One-Dimensional Chatter Stability Analysis and Simplified FRF Measurement for Three-Dimensional Cutting

Chatter vibration is one of the huge obstacles in the cutting process since it often results in poor cut surface, severe tool wear, and low productivity. For improvement of the cutting process in the manufacturing field, chatter stability analysis can be conducted to predict the chatter-free conditions. In order to conduct it, the frequency response function (FRF) must be measured. However, this measurement requires specialized knowledge and long measurement/analysis time. In particular, to perform accurate chatter stability analysis for three-dimensional cutting such as the turning process, it was necessary to measure 2 × 3 = 6 components of the dynamic compliance between three-directional cutting forces and two-directional vibration displacements. In this study, a one-dimensional chatter stability analysis model for three-dimensional cutting is proposed. In addition, a simplified FRF-measurement is proposed based on this model. Specifically, through the examination of the growth mechanism of chatter vibration in the three-dimensional turning process, it is found that the chatter stability analysis can be reduced to a one-dimensional analysis by considering the dynamic compliance between the resultant cutting force and the vibration displacement in the uncut chip thickness direction (named as dimension-reduced dynamic compliance).
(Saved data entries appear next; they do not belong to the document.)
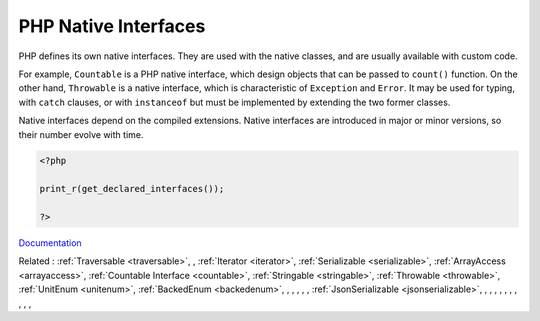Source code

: .. _php-interface:
.. meta::
	:description:
		PHP Native Interfaces: PHP defines its own native interfaces.
	:twitter:card: summary_large_image
	:twitter:site: @exakat
	:twitter:title: PHP Native Interfaces
	:twitter:description: PHP Native Interfaces: PHP defines its own native interfaces
	:twitter:creator: @exakat
	:twitter:image:src: https://php-dictionary.readthedocs.io/en/latest/_static/logo.png
	:og:image: https://php-dictionary.readthedocs.io/en/latest/_static/logo.png
	:og:title: PHP Native Interfaces
	:og:type: article
	:og:description: PHP defines its own native interfaces
	:og:url: https://php-dictionary.readthedocs.io/en/latest/dictionary/php-interface.ini.html
	:og:locale: en
.. raw:: html

	<script type="application/ld+json">{"@context":"https:\/\/schema.org","@graph":[{"@type":"WebPage","@id":"https:\/\/php-dictionary.readthedocs.io\/en\/latest\/tips\/debug_zval_dump.html","url":"https:\/\/php-dictionary.readthedocs.io\/en\/latest\/tips\/debug_zval_dump.html","name":"PHP Native Interfaces","isPartOf":{"@id":"https:\/\/www.exakat.io\/"},"datePublished":"Thu, 19 Jun 2025 04:51:36 +0000","dateModified":"Thu, 19 Jun 2025 04:51:36 +0000","description":"PHP defines its own native interfaces","inLanguage":"en-US","potentialAction":[{"@type":"ReadAction","target":["https:\/\/php-dictionary.readthedocs.io\/en\/latest\/dictionary\/PHP Native Interfaces.html"]}]},{"@type":"WebSite","@id":"https:\/\/www.exakat.io\/","url":"https:\/\/www.exakat.io\/","name":"Exakat","description":"Smart PHP static analysis","inLanguage":"en-US"}]}</script>


PHP Native Interfaces
---------------------

PHP defines its own native interfaces. They are used with the native classes, and are usually available with custom code. 

For example, ``Countable`` is a PHP native interface, which design objects that can be passed to ``count()`` function. On the other hand, ``Throwable`` is a native interface, which is characteristic of ``Exception`` and ``Error``. It may be used for typing, with ``catch`` clauses, or with ``instanceof`` but must be implemented by extending the two former classes.

Native interfaces depend on the compiled extensions. Native interfaces are introduced in major or minor versions, so their number evolve with time.

.. code-block:: php
   
   <?php
   
   print_r(get_declared_interfaces());
   
   ?>


`Documentation <https://www.php.net/manual/en/language.oop5.interfaces.php>`__

Related : :ref:`Traversable <traversable>`, , :ref:`Iterator <iterator>`, :ref:`Serializable <serializable>`, :ref:`ArrayAccess <arrayaccess>`, :ref:`Countable Interface <countable>`, :ref:`Stringable <stringable>`, :ref:`Throwable <throwable>`, :ref:`UnitEnum <unitenum>`, :ref:`BackedEnum <backedenum>`, , , , , , :ref:`JsonSerializable <jsonserializable>`, , , , , , , , , , ,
Since this dimension-reduced dynamic compliance can be identified by applying the force in one direction and measuring the vibration in one direction, it is possible to reduce the dimension of the dynamic compliances from three to one and also the measurement time. Therefore, it makes possible to conduct accurate chatter stability analysis both quickly and practically by using the proposed FRF-measurement method. To verify the effectiveness of the method, the equivalent dynamic compliances obtained by the conventional and proposed methods are compared.